*ИСХОДНЫЙ ТЕКСТ:*

Тмутаракань приняла его с радостью. Он ограничился тем, что повелел казнить четырех изменников, выдавших его хазарам, а сидевших в Корчеве князей с миром отпустил на все четыре стороны.
Очевидно, связанный каким-то обещанием, данным византийскому императору, Олег мирно княжил в Тмутаракани одиннадцать лет, пока был жив великий князь Всеволод Ярославич. Но как только он умер и великокняжеский стол занял Святополк Изяславич, Олег сейчас же выступил в поход и направился к Чернигову, где княжил в это время Владимир Мономах. Последнему пришлось бежать из города, так как черниговцы защищать его не пожелали и с радостью открыли ворота Олегу Святославичу, которого всегда считали своим законным князем.
По жалобе Мономаха великий князь вызвал Олега в Киев, «на земский суд». Никаких судов, а тем паче земских, над князьями никогда на Руси не бывало, а потому Олег, вероятно, заподозривший западню, приехать отказался и высокомерно ответил: «Несть мене лепо судити епископу, ли игуменам, ли смердам»[79], — на основании чего летописец, а вслед за ним историки приписали ему гордыню, невыносимо строптивый характер и бунтарство против законности.

*ЧТО НУЖНО СДЕЛАТЬ:*
1. Выпишите без изменений фрагмент текста об Олеге Святославиче: от слов "Тмутаракань приняла его" до слов "своим законным князем." включительно.
2. Возьмите записи от строки, содержащей "region: Apulia", до конца записей включительно. Переименуйте в них "city" в "town" и приведите эти строки заново, больше ничего не меняя и не включая в ответ изображения.

*ВХОДНЫЕ ДАННЫЕ:*
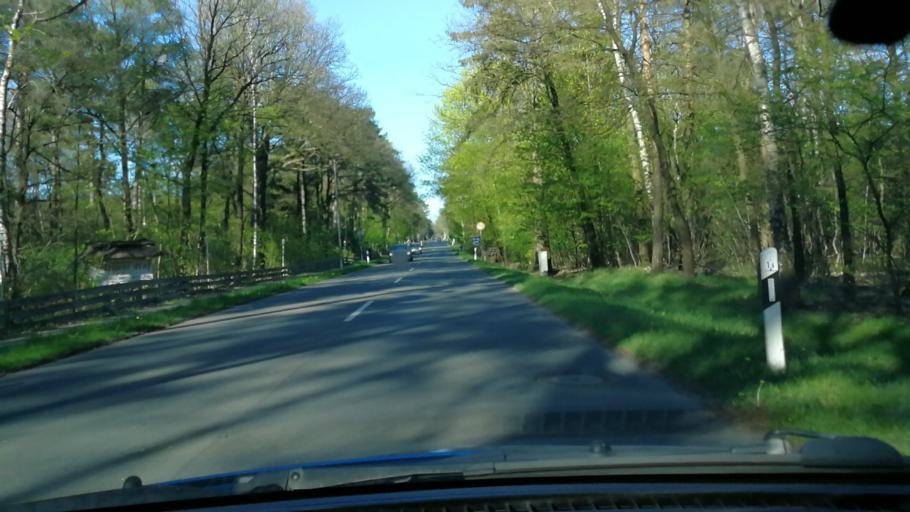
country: DE
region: Lower Saxony
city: Soltau
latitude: 52.9984
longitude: 9.8574
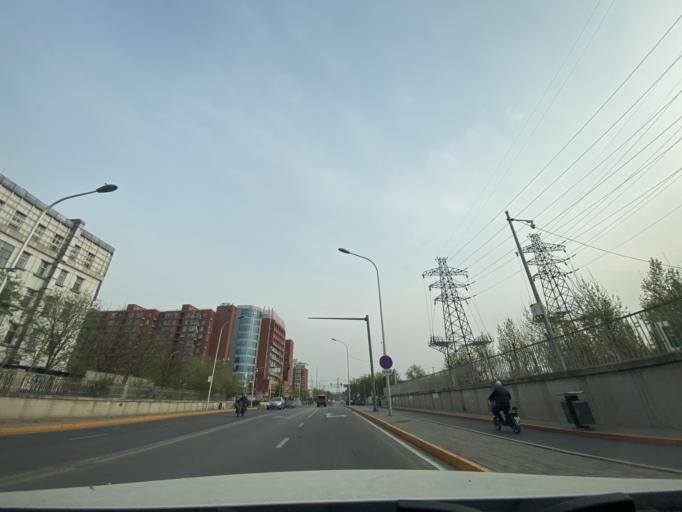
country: CN
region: Beijing
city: Babaoshan
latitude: 39.9291
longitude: 116.2328
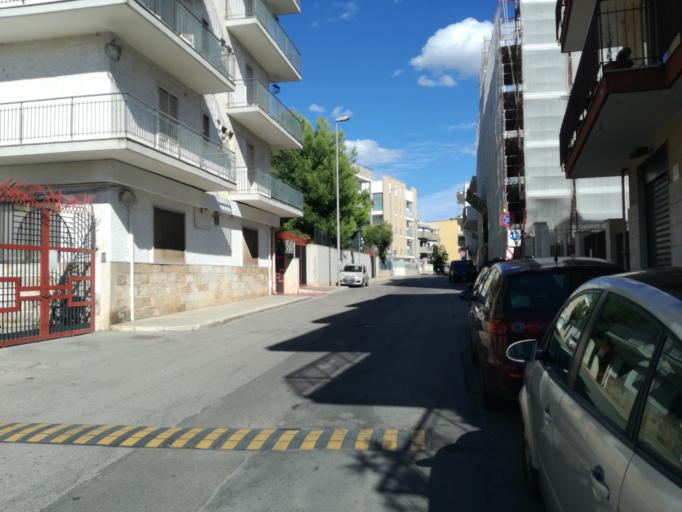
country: IT
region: Apulia
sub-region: Provincia di Bari
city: Triggiano
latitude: 41.0672
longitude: 16.9344
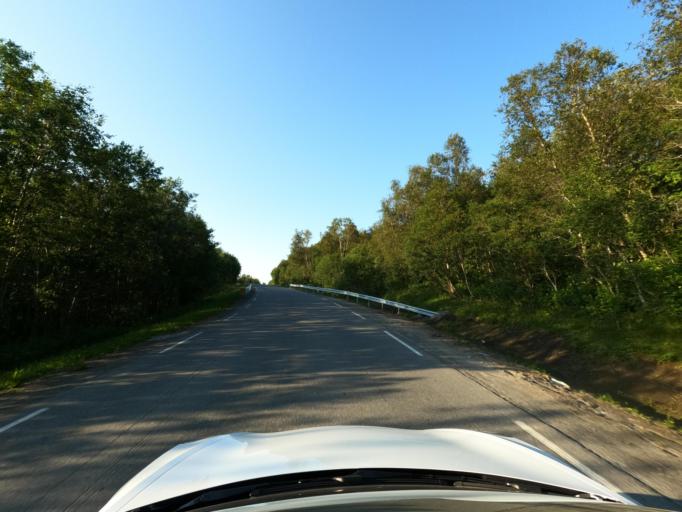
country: NO
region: Troms
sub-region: Skanland
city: Evenskjer
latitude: 68.4880
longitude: 16.7143
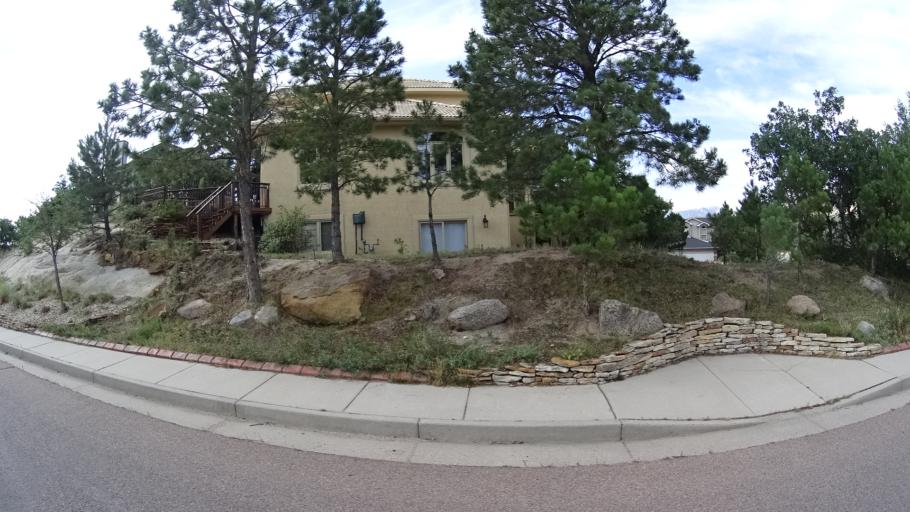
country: US
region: Colorado
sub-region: El Paso County
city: Air Force Academy
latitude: 38.9474
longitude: -104.8626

*ИТОГОВЫЕ РЕЗУЛЬТАТЫ:*
1.
Тмутаракань приняла его с радостью. Он ограничился тем, что повелел казнить четырех изменников, выдавших его хазарам, а сидевших в Корчеве князей с миром отпустил на все четыре стороны.
Очевидно, связанный каким-то обещанием, данным византийскому императору, Олег мирно княжил в Тмутаракани одиннадцать лет, пока был жив великий князь Всеволод Ярославич. Но как только он умер и великокняжеский стол занял Святополк Изяславич, Олег сейчас же выступил в поход и направился к Чернигову, где княжил в это время Владимир Мономах. Последнему пришлось бежать из города, так как черниговцы защищать его не пожелали и с радостью открыли ворота Олегу Святославичу, которого всегда считали своим законным князем.

2.
region: Apulia
sub-region: Provincia di Bari
town: Triggiano
latitude: 41.0672
longitude: 16.9344
country: NO
region: Troms
sub-region: Skanland
town: Evenskjer
latitude: 68.4880
longitude: 16.7143
country: US
region: Colorado
sub-region: El Paso County
town: Air Force Academy
latitude: 38.9474
longitude: -104.8626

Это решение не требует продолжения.